GIVEN INSTRUCTION A — Read the Larry McCray passage and decide whether each statement agrees with it: (i) McCray learned guitar from his sister Clara; (ii) his debut album was recorded in Saginaw; (iii) Believe It was the first release on Magnolia Records. Answer yes or no for each, quoting the words of the passage that settle it.

READING PASSAGE —
════════════════
Larry McCray (born April 5, 1960), is an American blues guitarist and singer from Magnolia, Arkansas.

Early life 
McCray, the second youngest of nine siblings, grew up living on a farm. McCray learned guitar from his sister, Clara. "She used to play real low-down and dirty", McCray recalled years later. His family moved to Saginaw, Michigan in 1972. McCray took his influence from his sibling and the three Kings (B.B., Freddie and Albert), to playing the local club circuit, with his brothers Carl on bass guitar and Steve on drums.

Music career 
After high school, McCray worked at General Motors on the assembly line, before recording his debut album, Ambition (1991), via Point Blank Records. It was recorded in a friend's basement recording studio in Detroit. He was soon touring with a fellow record label artist, Albert Collins. His 1993 follow-up, Delta Hurricane, was produced by the veteran British blues devotee, Mike Vernon.

In 1999, McCray recorded a cover version of Bob Dylan's "All Along the Watchtower" for the tribute album, Tangled Up in Blues. In 2000, McCray founded his own independent record label, Magnolia Records, and Believe It was its first release. The same year, McCray played alongside Jimmy Thackery, as guest guitarists on Sista Monica Parker's album, People Love the Blues. Magnolia released McCray's first live album, Live on Interstate 75, in mid-2006. This was followed with Larry McCray, in 2007.
════════════════
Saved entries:
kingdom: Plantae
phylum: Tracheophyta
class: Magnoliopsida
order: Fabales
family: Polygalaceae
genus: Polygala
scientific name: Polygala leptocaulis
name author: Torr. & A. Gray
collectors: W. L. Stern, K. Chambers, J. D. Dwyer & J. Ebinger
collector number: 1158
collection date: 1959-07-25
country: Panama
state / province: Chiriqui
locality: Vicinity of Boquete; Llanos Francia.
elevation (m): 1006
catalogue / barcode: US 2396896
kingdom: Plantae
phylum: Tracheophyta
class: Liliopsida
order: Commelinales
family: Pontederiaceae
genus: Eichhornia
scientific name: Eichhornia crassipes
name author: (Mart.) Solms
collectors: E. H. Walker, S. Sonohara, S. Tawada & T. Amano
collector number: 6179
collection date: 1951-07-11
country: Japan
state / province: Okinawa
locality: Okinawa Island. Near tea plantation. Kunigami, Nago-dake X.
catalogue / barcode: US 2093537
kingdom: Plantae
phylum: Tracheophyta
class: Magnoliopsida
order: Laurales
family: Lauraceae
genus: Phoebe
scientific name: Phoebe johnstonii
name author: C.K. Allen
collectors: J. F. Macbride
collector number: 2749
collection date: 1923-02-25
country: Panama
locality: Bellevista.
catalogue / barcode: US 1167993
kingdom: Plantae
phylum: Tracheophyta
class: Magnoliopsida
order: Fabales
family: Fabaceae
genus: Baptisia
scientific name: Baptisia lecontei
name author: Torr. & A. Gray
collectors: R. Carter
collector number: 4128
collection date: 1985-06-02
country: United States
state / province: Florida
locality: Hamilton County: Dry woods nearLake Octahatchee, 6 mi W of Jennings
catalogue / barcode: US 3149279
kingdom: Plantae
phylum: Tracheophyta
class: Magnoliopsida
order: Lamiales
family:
════════════════
GIVEN INSTRUCTION B — Render the lines of the entries from the one containing "locality: Vicinity of" to the one containing "catalogue / barcode: US 2093537" as a Markdown table with the columns No. and Line, giving each line its row number and omitting blank lines.

CORRECT RESPONSE A —
(i) Yes: "McCray learned guitar from his sister, Clara."
(ii) No: "It was recorded in a friend's basement recording studio in Detroit."
(iii) Yes: "Believe It was its first release."

CORRECT RESPONSE B —
| No. | Line |
|---|---|
| 1 | locality: Vicinity of Boquete; Llanos Francia. |
| 2 | elevation (m): 1006 |
| 3 | catalogue / barcode: US 2396896 |
| 4 | kingdom: Plantae |
| 5 | phylum: Tracheophyta |
| 6 | class: Liliopsida |
| 7 | order: Commelinales |
| 8 | family: Pontederiaceae |
| 9 | genus: Eichhornia |
| 10 | scientific name: Eichhornia crassipes |
| 11 | name author: (Mart.) Solms |
| 12 | collectors: E. H. Walker, S. Sonohara, S. Tawada & T. Amano |
| 13 | collector number: 6179 |
| 14 | collection date: 1951-07-11 |
| 15 | country: Japan |
| 16 | state / province: Okinawa |
| 17 | locality: Okinawa Island. Near tea plantation. Kunigami, Nago-dake X. |
| 18 | catalogue / barcode: US 2093537 |